Check each line of the material below for "Alphabet", then copy the ones that contain it.

Source information
= Beginning of Section =
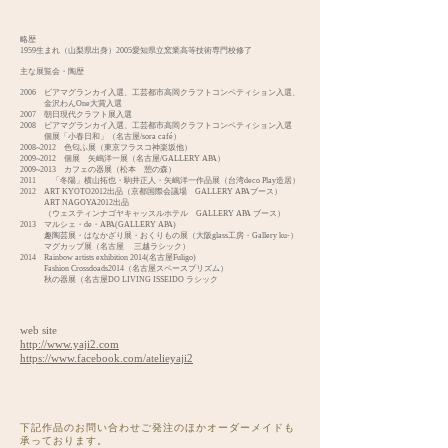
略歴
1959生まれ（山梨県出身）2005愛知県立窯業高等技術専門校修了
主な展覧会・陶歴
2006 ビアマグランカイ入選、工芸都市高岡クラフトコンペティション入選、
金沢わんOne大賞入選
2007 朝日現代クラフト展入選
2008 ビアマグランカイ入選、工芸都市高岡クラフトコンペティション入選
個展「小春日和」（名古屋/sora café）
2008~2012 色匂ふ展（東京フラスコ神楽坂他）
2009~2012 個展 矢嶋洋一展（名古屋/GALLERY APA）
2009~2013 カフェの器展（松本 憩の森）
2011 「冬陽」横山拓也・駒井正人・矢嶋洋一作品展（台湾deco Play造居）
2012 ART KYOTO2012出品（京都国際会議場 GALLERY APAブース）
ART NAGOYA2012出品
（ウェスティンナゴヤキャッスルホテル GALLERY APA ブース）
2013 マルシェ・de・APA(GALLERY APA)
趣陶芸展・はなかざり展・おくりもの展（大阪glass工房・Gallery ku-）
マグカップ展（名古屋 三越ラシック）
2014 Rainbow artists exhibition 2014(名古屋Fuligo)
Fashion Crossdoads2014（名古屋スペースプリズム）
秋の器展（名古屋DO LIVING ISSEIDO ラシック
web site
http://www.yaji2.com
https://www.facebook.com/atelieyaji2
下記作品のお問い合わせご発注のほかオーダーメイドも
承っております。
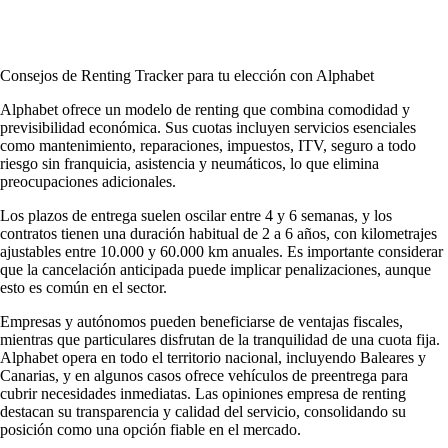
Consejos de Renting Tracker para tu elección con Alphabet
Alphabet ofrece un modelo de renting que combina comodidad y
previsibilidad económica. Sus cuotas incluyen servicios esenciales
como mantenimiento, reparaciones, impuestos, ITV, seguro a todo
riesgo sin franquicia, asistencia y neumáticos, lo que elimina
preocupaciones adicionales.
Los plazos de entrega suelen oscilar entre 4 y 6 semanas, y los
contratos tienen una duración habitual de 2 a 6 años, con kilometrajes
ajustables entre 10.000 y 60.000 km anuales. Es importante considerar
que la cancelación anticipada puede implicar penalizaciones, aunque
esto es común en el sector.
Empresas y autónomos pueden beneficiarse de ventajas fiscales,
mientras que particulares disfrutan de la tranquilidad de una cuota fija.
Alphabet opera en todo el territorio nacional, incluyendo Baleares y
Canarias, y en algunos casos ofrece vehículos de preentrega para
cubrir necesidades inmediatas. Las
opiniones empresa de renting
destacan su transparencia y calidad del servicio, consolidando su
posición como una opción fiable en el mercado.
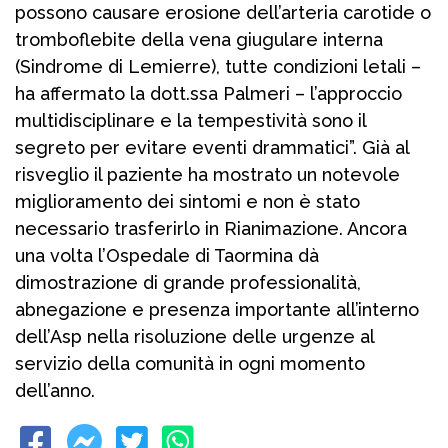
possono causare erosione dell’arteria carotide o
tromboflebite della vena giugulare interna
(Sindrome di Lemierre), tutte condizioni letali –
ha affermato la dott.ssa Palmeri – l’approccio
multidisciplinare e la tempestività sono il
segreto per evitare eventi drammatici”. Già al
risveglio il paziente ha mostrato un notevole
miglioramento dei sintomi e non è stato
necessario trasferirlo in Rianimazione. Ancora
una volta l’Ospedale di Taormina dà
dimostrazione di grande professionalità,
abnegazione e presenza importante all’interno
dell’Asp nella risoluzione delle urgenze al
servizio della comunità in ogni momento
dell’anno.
= End of Section =
Reply to the task
Consejos de Renting Tracker para tu elección con Alphabet
Alphabet ofrece un modelo de renting que combina comodidad y
Alphabet opera en todo el territorio nacional, incluyendo Baleares y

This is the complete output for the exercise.